Permissioned, private blockchains, which are run by one company or under the umbrella of one company (such as LIBRA), will mostly qualify as processing personal data. This is because the entity that runs the network will typically have access, at least indirectly, to identifying information: it can, if necessary, re-identify the members of the network because it holds, or has access to, the registration information. However, a similar logic increasingly applies to public ledgers (such as Bitcoin or Ethereum). Here, there is no single entity that authoritatively runs the blockchain or collects information.

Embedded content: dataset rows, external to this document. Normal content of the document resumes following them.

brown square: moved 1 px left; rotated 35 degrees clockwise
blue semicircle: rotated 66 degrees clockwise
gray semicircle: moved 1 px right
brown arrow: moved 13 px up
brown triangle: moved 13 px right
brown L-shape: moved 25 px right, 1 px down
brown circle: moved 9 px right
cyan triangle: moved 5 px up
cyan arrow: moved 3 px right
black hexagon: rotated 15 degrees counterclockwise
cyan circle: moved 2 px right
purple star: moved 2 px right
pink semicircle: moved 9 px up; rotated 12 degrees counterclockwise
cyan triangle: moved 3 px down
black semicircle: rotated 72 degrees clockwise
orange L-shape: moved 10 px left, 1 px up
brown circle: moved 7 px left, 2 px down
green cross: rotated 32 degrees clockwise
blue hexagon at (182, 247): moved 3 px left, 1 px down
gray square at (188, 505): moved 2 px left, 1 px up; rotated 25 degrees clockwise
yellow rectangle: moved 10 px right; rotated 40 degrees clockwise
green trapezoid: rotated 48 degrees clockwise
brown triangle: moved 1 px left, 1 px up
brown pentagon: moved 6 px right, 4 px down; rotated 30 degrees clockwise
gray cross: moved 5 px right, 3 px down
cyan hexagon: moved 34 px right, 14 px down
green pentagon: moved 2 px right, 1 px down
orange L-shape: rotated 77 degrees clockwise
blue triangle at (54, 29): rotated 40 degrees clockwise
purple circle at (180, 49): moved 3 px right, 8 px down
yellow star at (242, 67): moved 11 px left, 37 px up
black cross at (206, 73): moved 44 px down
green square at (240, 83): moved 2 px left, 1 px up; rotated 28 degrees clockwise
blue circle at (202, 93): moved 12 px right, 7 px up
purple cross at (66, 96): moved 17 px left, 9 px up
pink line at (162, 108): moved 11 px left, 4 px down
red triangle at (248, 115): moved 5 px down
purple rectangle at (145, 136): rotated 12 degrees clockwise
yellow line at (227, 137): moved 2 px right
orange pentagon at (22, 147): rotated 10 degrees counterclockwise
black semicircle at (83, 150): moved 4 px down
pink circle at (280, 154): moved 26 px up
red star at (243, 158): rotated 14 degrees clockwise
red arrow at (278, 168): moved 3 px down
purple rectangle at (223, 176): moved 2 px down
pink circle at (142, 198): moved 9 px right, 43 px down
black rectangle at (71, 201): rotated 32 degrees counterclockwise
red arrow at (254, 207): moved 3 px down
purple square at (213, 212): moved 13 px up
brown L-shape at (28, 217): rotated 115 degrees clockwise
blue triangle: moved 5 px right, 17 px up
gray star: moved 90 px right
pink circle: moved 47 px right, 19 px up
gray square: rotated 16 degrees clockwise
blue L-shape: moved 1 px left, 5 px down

However, public ledgers have come under increasing pressure from anti-money laundering rules: intermediaries that provide the on- and off-ramps to these networks (such as wallet providers or coin exchanges) are compelled to comply with KYC (Know Your Customer) rules. They have to collect identifying information when people open an account. This means that there is an entity that can theoretically re-identify many network participants, even if it is not a central authority that runs the network. However, under EU law, this generally suffices for data linked to these accounts to be considered personal. Therefore, even if only hashes and public keys are stored on the blockchain, this likely suffices to trigger EU data protection law.
The participants to the network therefore find themselves between a rock and a hard place: either, they refuse to collect identifying information at all, such as privacy-enhancing cryptocurrencies (monero, zcash) do. However, in that case, they risk running afoul of anti-money laundering regulation. Or, they comply with that regulation, but then risk violating data protection rules because the data qualifies as personal data, and cannot be easily erased from the blockchain anymore.
Today, there is a lot of technological development around aiming to provide fixes that enable blockchains to comply with the EU right to be forgotten. What remains unclear, however, is who, in the end, will be responsible for answering to these rights in a decentralized network. I have made some suggestions concerning that question by proposing a mandatory governance infrastructure for public blockchains, but a lot of both technological and legal research remains to be done in this field. This is what makes it both so challenging and exciting.
What’s your experience with the technology culture at Yale, and specifically the environment for studying or innovating in the areas of cryptocurrency and blockchain technologies?
When I did my LLM at Yale Law School in 2013/14, I was more involved with behavioral law and economics than with law and technology. However, after my graduation, I got more and more in touch with scholars from Yale’s Information Society Project, and was happy to be able to present one of my papers, co-authored with Bilyana Petkova, at a conference there.
With respect to blockchain technology, it helped me immensely to have taken classes on U.S. securities regulation and corporate law during my LLM. Generally, Yale has a vibrant community of technology law scholars who critically assess the current technological developments. For example, two of the three researchers I collaborated with for the research initiative on cryptocurrencies that led to the publication of Regulating Blockchain are Yale alumni, and the third colleague will join Yale Law School this year as a Research Scholar. Knowing one another through our time at Yale certainly made the project all the more exciting.